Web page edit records
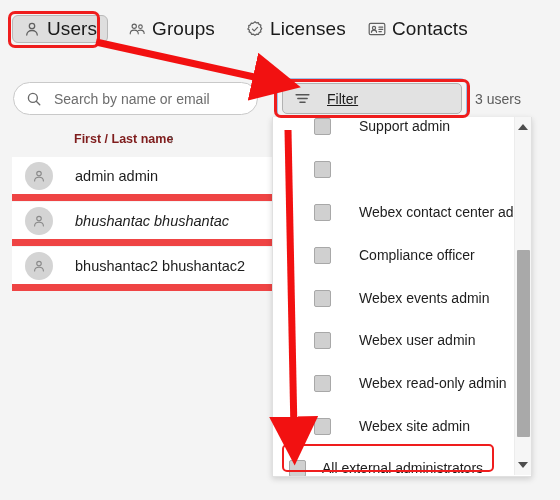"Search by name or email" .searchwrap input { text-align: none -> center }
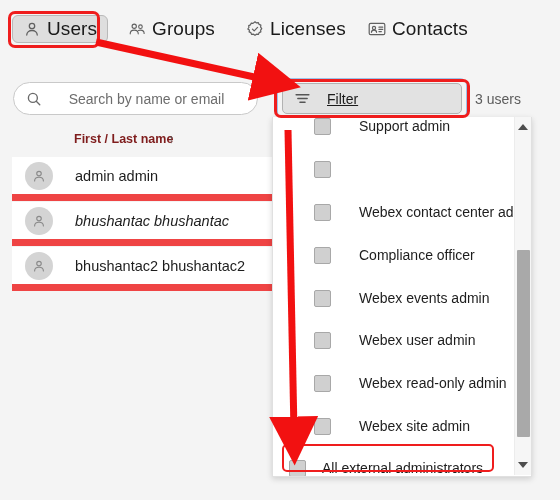"admin admin" .userrow { border-bottom: 7px solid #ef4444 -> 3px solid #ef4444; justify-content: none -> center }
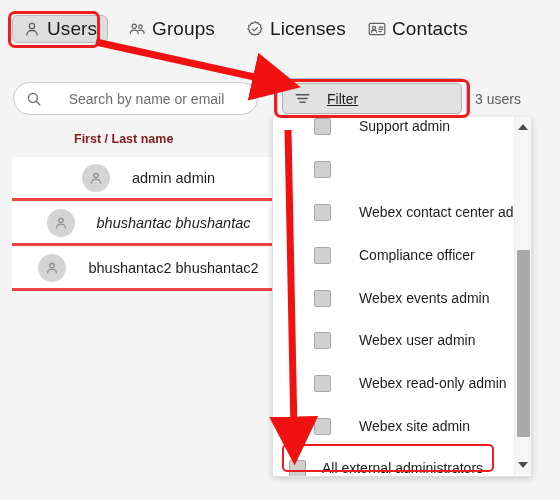"Webex events admin" div.dditem { html: <div> <span></span> <span>Webex events admin</span> </div> -> none }
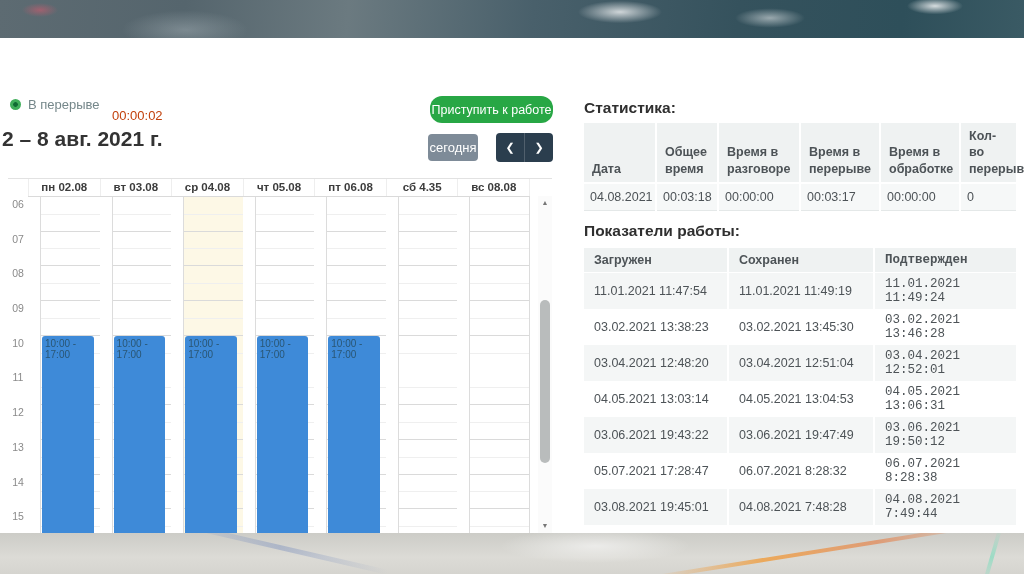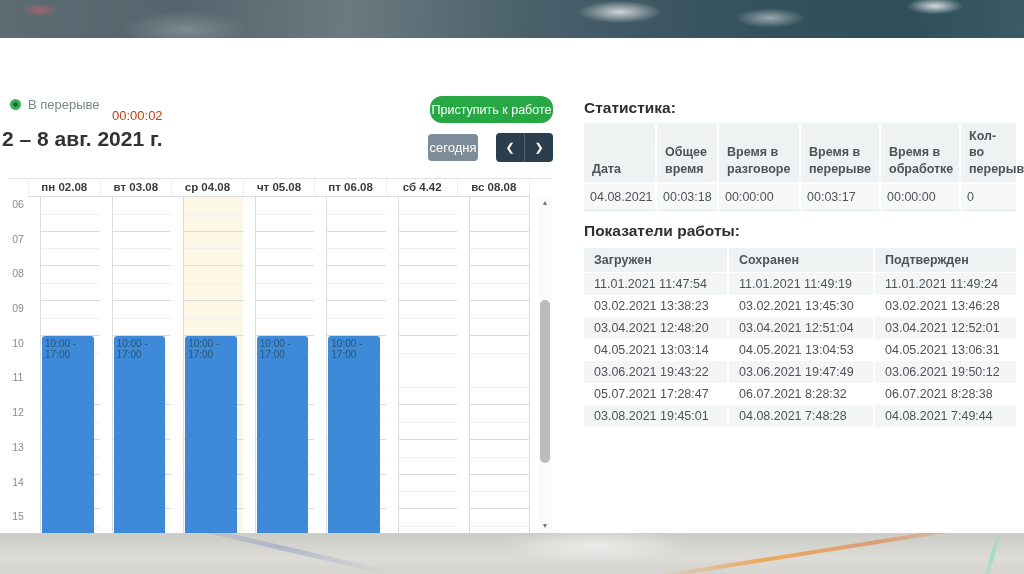"сб 4.42" div.cal-head-cell { text: 4.42 -> 4.35 }
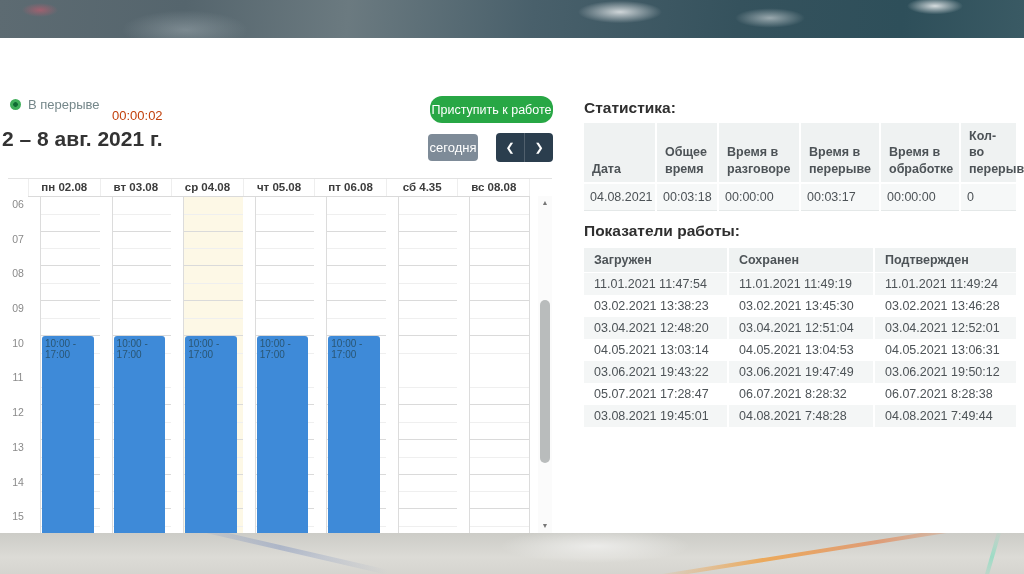"Подтвержден" .ind-table th:last-child, .ind-table td:last-child { font-family: none -> Liberation Mono, monospace }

◆ What you have to do
Above are some entries; copy exactly the lines from the line with "border-bottom: 7px solid" through the line with "text: 4.42 ->", both included, but none of the pictures.

◆ Your solution
"admin admin" .userrow { border-bottom: 7px solid #ef4444 -> 3px solid #ef4444; justify-content: none -> center }
"Webex events admin" div.dditem { html: <div> <span></span> <span>Webex events admin</span> </div> -> none }
"сб 4.42" div.cal-head-cell { text: 4.42 -> 4.35 }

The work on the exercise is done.